Als er an der Thür seines Freundes klingelte, war es zehn Uhr vorüber.
Der Diener antwortete:
– Der Herr ist eben bei der Arbeit.
Duroy hatte gar nicht daran gedacht, daß der Mann da sein könnte. Aber er blieb dabei:
– Sagen Sie ihm nur, ich wäre es, es handelte sich um eine wichtige Angelegenheit.
Er mußte fünf Minuten warten. Dann wurde er in das Zimmer geführt, wo er eine so schöne Morgenstunde verlebt hatte.
An der Stelle, wo er gesessen, saß nun Forestier in Schlafrock und Pantoffeln, eine englische Reisemütze auf dem Kopf und schrieb, während seine Frau wieder in demselben weißen Morgenrock am Kamin lehnte und ihm, eine Zigarette im Munde, diktierte.
Duroy blieb auf der Schwelle stehen und murmelte:
– Ich bitte sehr um Entschuldigung, wenn ich störe!
Und sein Freund, der ihn wütend angeblickt, brummte:
– Was willst Du denn nur? Mach schnell, wir haben keine Zeit!
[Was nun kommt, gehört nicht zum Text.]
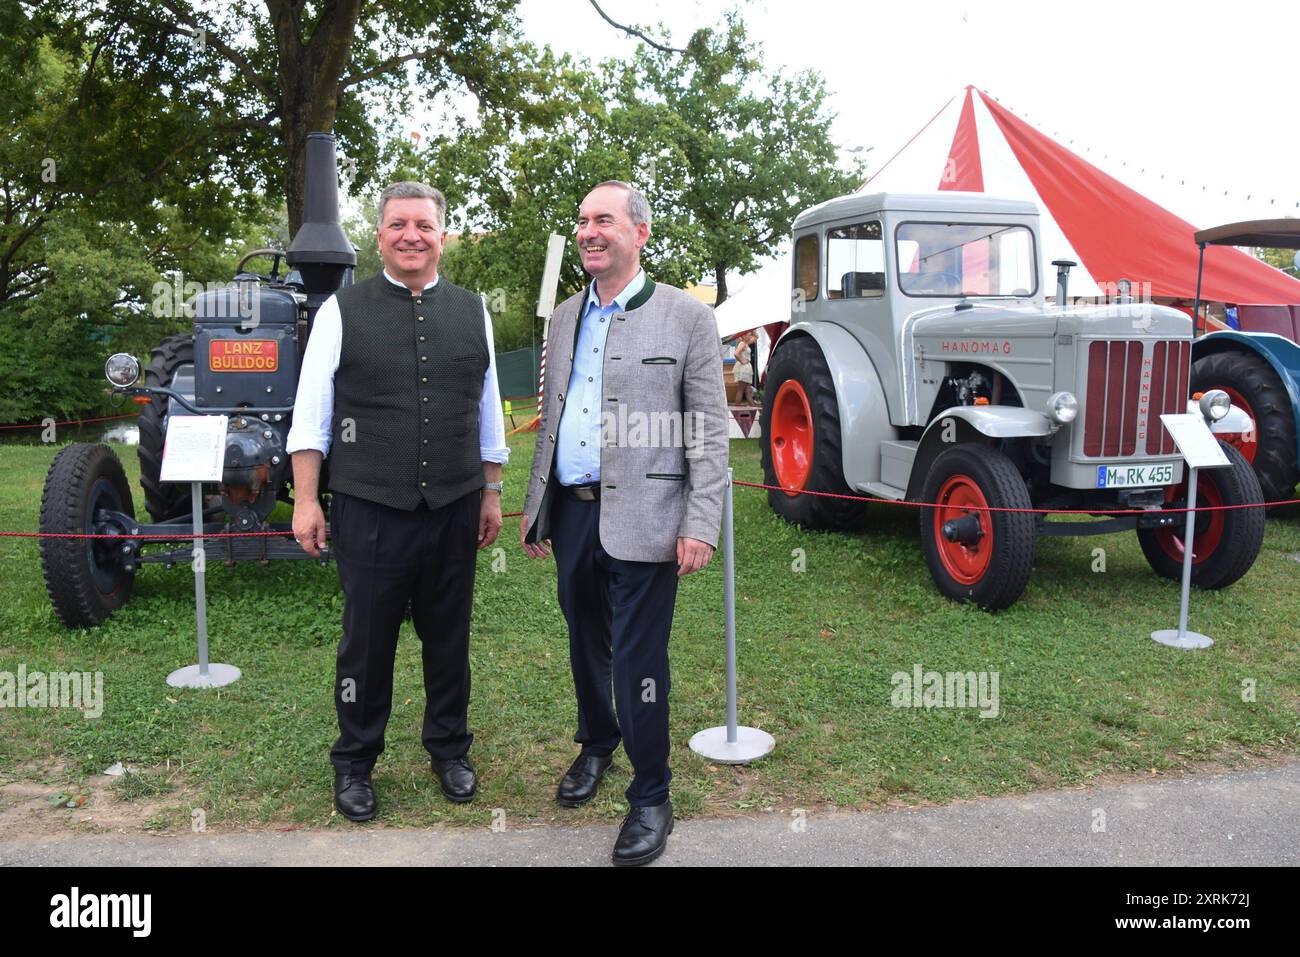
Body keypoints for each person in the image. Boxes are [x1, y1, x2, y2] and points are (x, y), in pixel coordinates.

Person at [519, 181, 728, 866]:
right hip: (574, 513)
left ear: (640, 232)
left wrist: (701, 518)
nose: (588, 231)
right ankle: (597, 743)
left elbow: (708, 429)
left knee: (640, 660)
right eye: (581, 220)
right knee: (585, 643)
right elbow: (552, 418)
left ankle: (651, 793)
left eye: (602, 219)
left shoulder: (686, 318)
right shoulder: (563, 317)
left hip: (650, 517)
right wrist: (537, 505)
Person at [287, 181, 508, 822]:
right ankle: (355, 762)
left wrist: (490, 490)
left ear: (442, 235)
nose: (412, 235)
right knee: (366, 642)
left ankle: (449, 749)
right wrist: (307, 500)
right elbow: (312, 417)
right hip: (369, 506)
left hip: (454, 504)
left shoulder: (473, 311)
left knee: (449, 639)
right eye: (398, 225)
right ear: (379, 235)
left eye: (424, 225)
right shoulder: (341, 311)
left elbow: (487, 408)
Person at [732, 332, 756, 405]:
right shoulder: (742, 343)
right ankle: (737, 408)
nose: (750, 336)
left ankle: (753, 407)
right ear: (743, 335)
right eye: (749, 335)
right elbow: (736, 353)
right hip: (743, 368)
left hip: (746, 368)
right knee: (741, 390)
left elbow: (755, 337)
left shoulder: (745, 343)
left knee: (748, 390)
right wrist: (742, 360)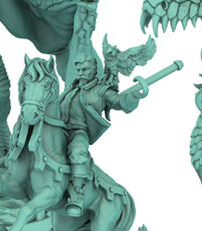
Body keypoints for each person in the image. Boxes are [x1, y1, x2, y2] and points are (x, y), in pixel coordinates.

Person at [58, 55, 144, 216]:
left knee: (78, 152)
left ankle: (77, 194)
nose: (80, 73)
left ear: (93, 70)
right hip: (58, 128)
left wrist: (133, 97)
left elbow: (119, 102)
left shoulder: (101, 90)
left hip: (78, 131)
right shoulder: (72, 88)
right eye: (78, 70)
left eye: (84, 69)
Der andere stammelte verlegen:
– Nein, es ist nichts, pardon ….
Aber Forestier ward böse:
– Himmelsakrament! Nu verlier doch keine Zeit! Du wirst doch nicht hier hereingeplatzt sein, bloß um guten Morgen zu sagen.
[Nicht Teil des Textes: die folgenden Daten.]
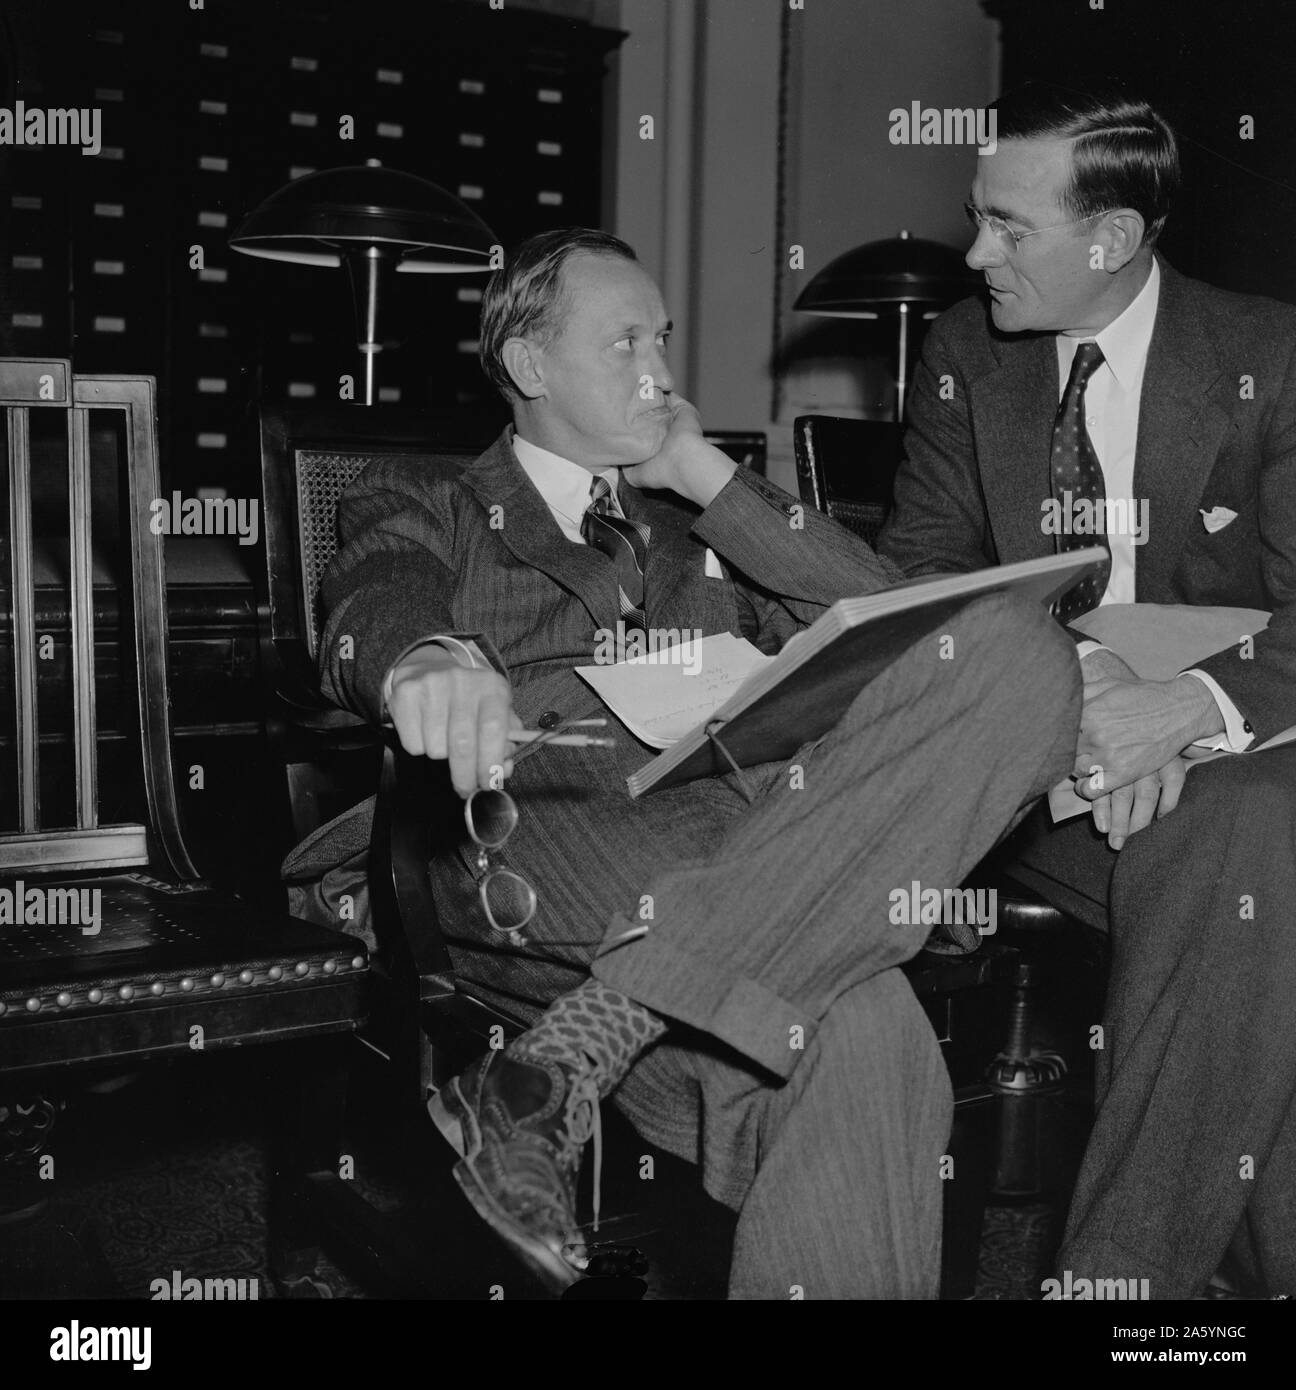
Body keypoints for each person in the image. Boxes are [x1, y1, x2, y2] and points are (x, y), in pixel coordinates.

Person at [316, 226, 1080, 1298]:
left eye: (663, 338)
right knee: (866, 1009)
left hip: (743, 863)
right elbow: (372, 592)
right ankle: (580, 1044)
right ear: (530, 366)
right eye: (625, 341)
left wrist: (705, 472)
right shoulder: (425, 495)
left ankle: (571, 1055)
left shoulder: (704, 519)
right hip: (544, 827)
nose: (662, 370)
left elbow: (906, 630)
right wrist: (428, 659)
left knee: (1018, 651)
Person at [878, 81, 1296, 1299]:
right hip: (1044, 774)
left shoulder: (1270, 356)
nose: (972, 253)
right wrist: (1097, 684)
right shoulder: (966, 355)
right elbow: (927, 581)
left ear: (1111, 240)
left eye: (1009, 228)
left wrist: (1187, 709)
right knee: (1257, 860)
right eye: (977, 217)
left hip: (1250, 758)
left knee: (1245, 827)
Dann entschloß sich Duroy, der sehr verwirrt war, zu sagen:
– Nein – aber – nämlich – ich kriege meinen Artikel nicht fertig, und Du bist – Sie sind so reizend das letzte Mal gewesen, daß – daß ich hoffte, – daß ich’s gewagt habe –
Forestier schnitt ihm das Wort ab:
– Zum Donnerwetter! Du machst Dich wohl über uns alle lustig! Du denkst wohl, ich werde Deine Arbeit machen und Du brauchst bloß am Ersten das Gehalt einzuziehen. Nee, so haben wir nicht gewettet!